→ Supplied material:
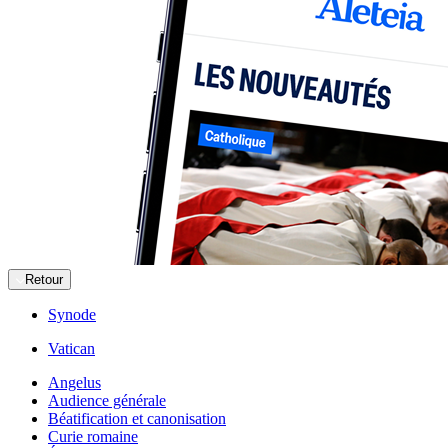
Retour
Synode
Vatican
Angelus
Audience générale
Béatification et canonisation
Curie romaine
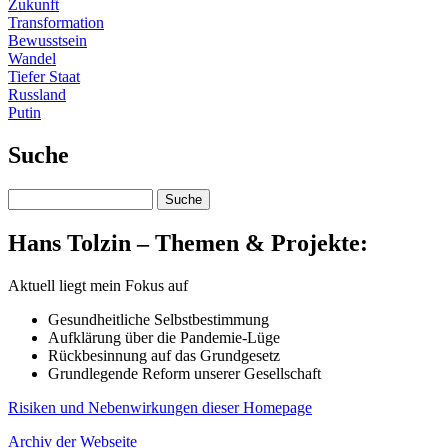
Zukunft
Transformation
Bewusstsein
Wandel
Tiefer Staat
Russland
Putin
Suche
Suche
Hans Tolzin – Themen & Projekte:
Aktuell liegt mein Fokus auf
Gesundheitliche Selbstbestimmung
Aufklärung über die Pandemie-Lüge
Rückbesinnung auf das Grundgesetz
Grundlegende Reform unserer Gesellschaft
Risiken und Nebenwirkungen
dieser Homepage
Archiv der Webseite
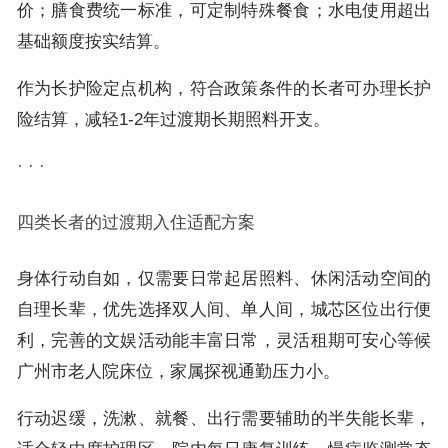
价；膳食费统一标准，可定制特殊餐食；水电使用超出
基础额度按实结算。
作为长护险定点机构，符合政策条件的长者可办理长护
险结算，减轻1-2年过渡期长期照料开支。
· · ·
四类长者的过渡期入住适配方案
身体行动自如，仅需要日常起居照料、休闲活动空间的
自理长辈，优先选择双人间、单人间，城芯区位出行便
利，完善的文娱活动能丰富日常，灵活租期可安心等候
广州市老人院床位，家属探视通勤压力小。
行动迟缓，洗漱、就餐、出行需要辅助的半失能长辈，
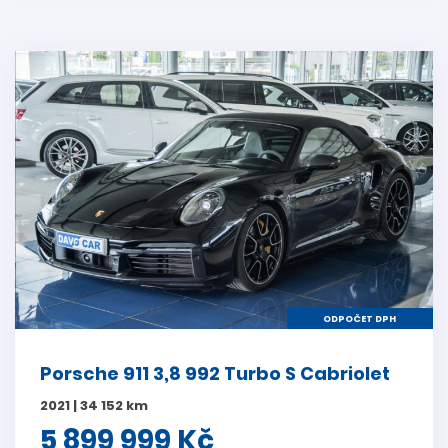
ODPOČET DPH
Porsche 911 3,8 992 Turbo S Cabriolet
2021 | 34 152 km
5 899 999 Kč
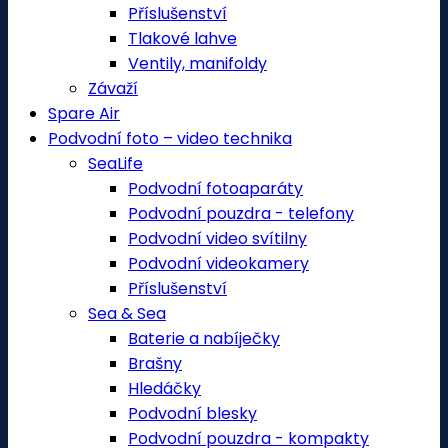
Příslušenství
Tlakové lahve
Ventily, manifoldy
Závaží
Spare Air
Podvodní foto – video technika
SeaLife
Podvodní fotoaparáty
Podvodní pouzdra - telefony
Podvodní video svítilny
Podvodní videokamery
Příslušenství
Sea & Sea
Baterie a nabíječky
Brašny
Hledáčky
Podvodní blesky
Podvodní pouzdra - kompakty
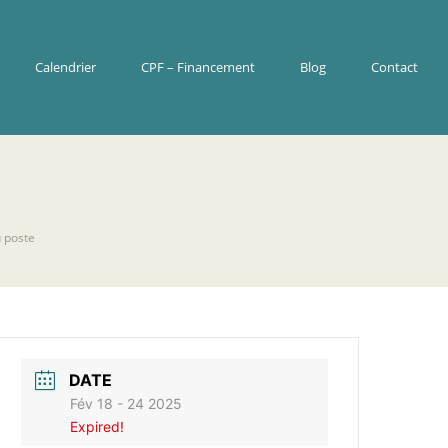
Calendrier
CPF – Financement
Blog
Contact
u poste
DATE
Fév 18 - 24 2025
Expired!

→ Exercise description: Pick out every line in the records above that contains the string "Podvodní", treating uppercase and lowercase letters as distinct.

→ Result of this task:
Podvodní foto – video technika
Podvodní fotoaparáty
Podvodní pouzdra - telefony
Podvodní video svítilny
Podvodní videokamery
Podvodní blesky
Podvodní pouzdra - kompakty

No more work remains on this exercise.